The overarching question is whether to do something just because it’s doable. Sweeney wonders whether the ability to offer multiple camera angles would become a meaningful experience for the user, and would it rise above the viewing experience that TV networks currently offer? He did see the value in offering the option of switching among simultaneously played events.
The Summer Olympics provides one example of consumers’ insatiable appetite to be connected and to be fed information and entertainment. Consumers want to be connected everywhere and through increasingly smart devices. That makes power management a critical design consideration. The physical device is becoming fundamentally unimportant, amid the rush to create applications in an environment dominated by cloud computing and new software. Even the ability to reconfigure the form factors of devices to heighten the user experience will become possible. As a result, mobile devices would not need to be replaced quite as often; instead, the user would be able to update them.

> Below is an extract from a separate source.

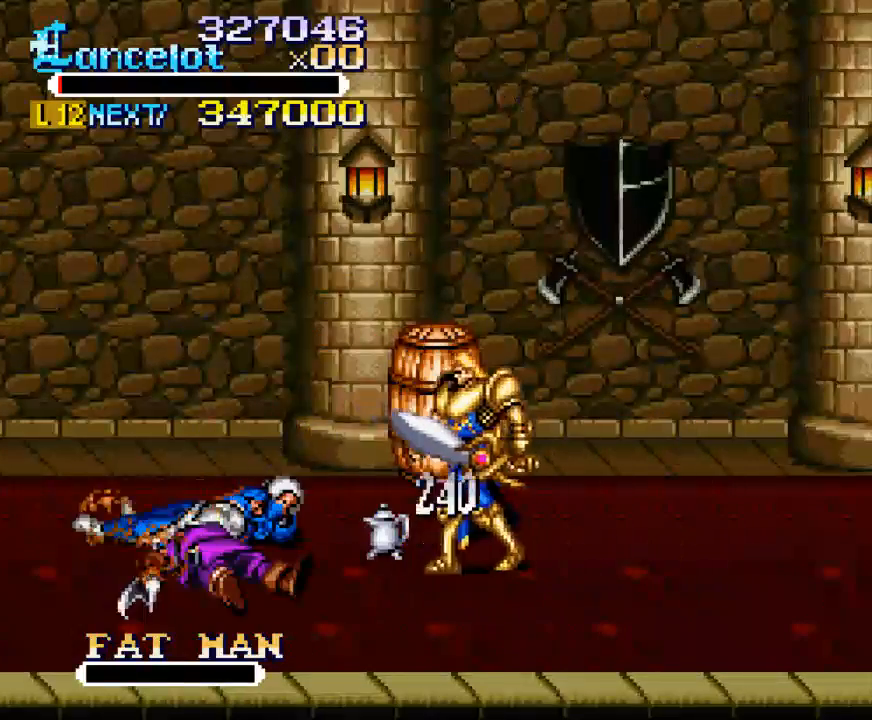
{"buttons": ["DPAD_LEFT"], "right_stick": "center", "events": [[200, "DPAD_DOWN", "down"], [333, "DPAD_DOWN", "up"]]}
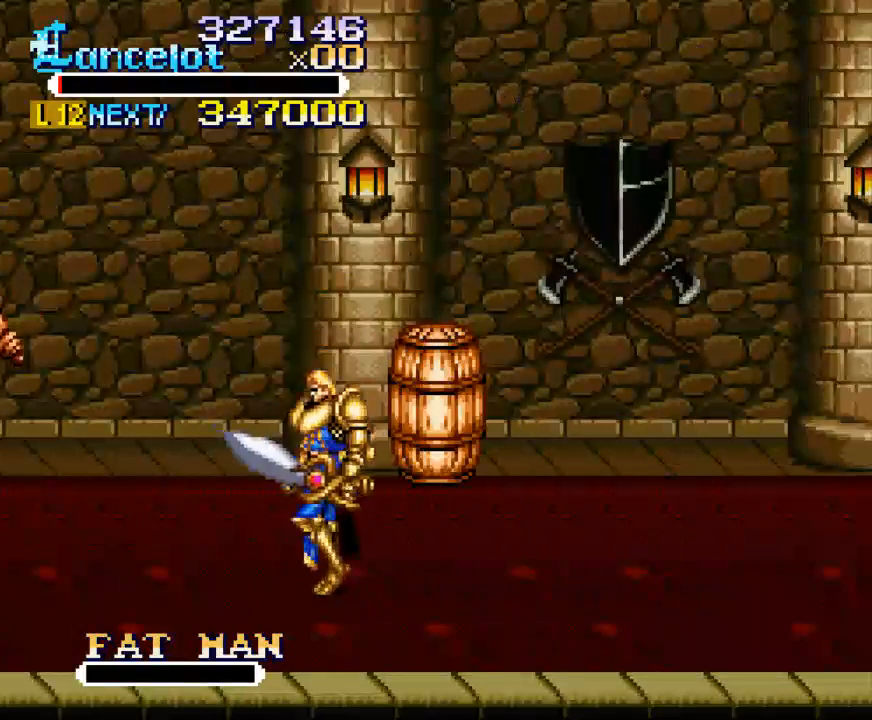
{"buttons": ["DPAD_DOWN", "DPAD_RIGHT"], "right_stick": "center", "events": [[100, "DPAD_DOWN", "down"], [100, "DPAD_LEFT", "up"], [133, "DPAD_RIGHT", "down"], [167, "DPAD_DOWN", "up"], [500, "DPAD_DOWN", "down"]]}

“The magic number for a mobile appliance, be it a smart phone or a tablet, is the media application,” said Pallab Chatterjee, an independent design engineer based in Livermore, CA, about 30 miles northeast of San Jose. “You have to be able to charge your device in the morning, commute for about 45 minutes, have your workday or school day, and then have another 45 minutes on the commute back. That means you need full playback for 90 minutes. Typically, you need standby and the intermittent 30% duty cycle.” (Duty cycle is defined as the time that a device must be fully awake and functioning.) A smart phone typically reaches that 30% level, Chatterjee noted.
Whether you’re toting a tablet PC, a smart phone, or the new Nintendo 3DS gaming platform, “you don’t want to take chargers and accessories to work or school,” Chatterjee said. That’s why the environment was designed around a 10-hour duty cycle. The architecture of the chip differs from that used to power a small set-top box because the latter plugs into the wall. The set-top box requires higher-performance parts because the data environment is larger. By contrast, watching a movie on the 3-inch screen of a cell phone calls for only 240 x 160 resolution, which falls just below standard definition (SD). “You don’t need 2,000 x 2,000 resolution.
“You can have a mobile device with five processors, running off a battery, but you need advanced power management ICs,” Chatterjee said. “In the same combo in a game console, you don’t need to worry about the power management.”
Sweeney said, “There are certain break points where the size can become too big for the mobile device to be accepted — a 7-inch mobile device has had difficulty finding market acceptance. You ideally want to stay near the volume or size of the iPhone or Droid.” Because it is undesirable to increase the size of the battery, the switching logic at the board level becomes an important design consideration, he said.
What’s your power factor? What’s your application? The answers to those questions are driving chip design. For mobile handsets, reducing the power and building a 32 to 45-nm chip could cost about $50 million to build, Chatterjee said. “The small guys can’t play.” So, the need to deliver connectivity has pushed up the entry cost.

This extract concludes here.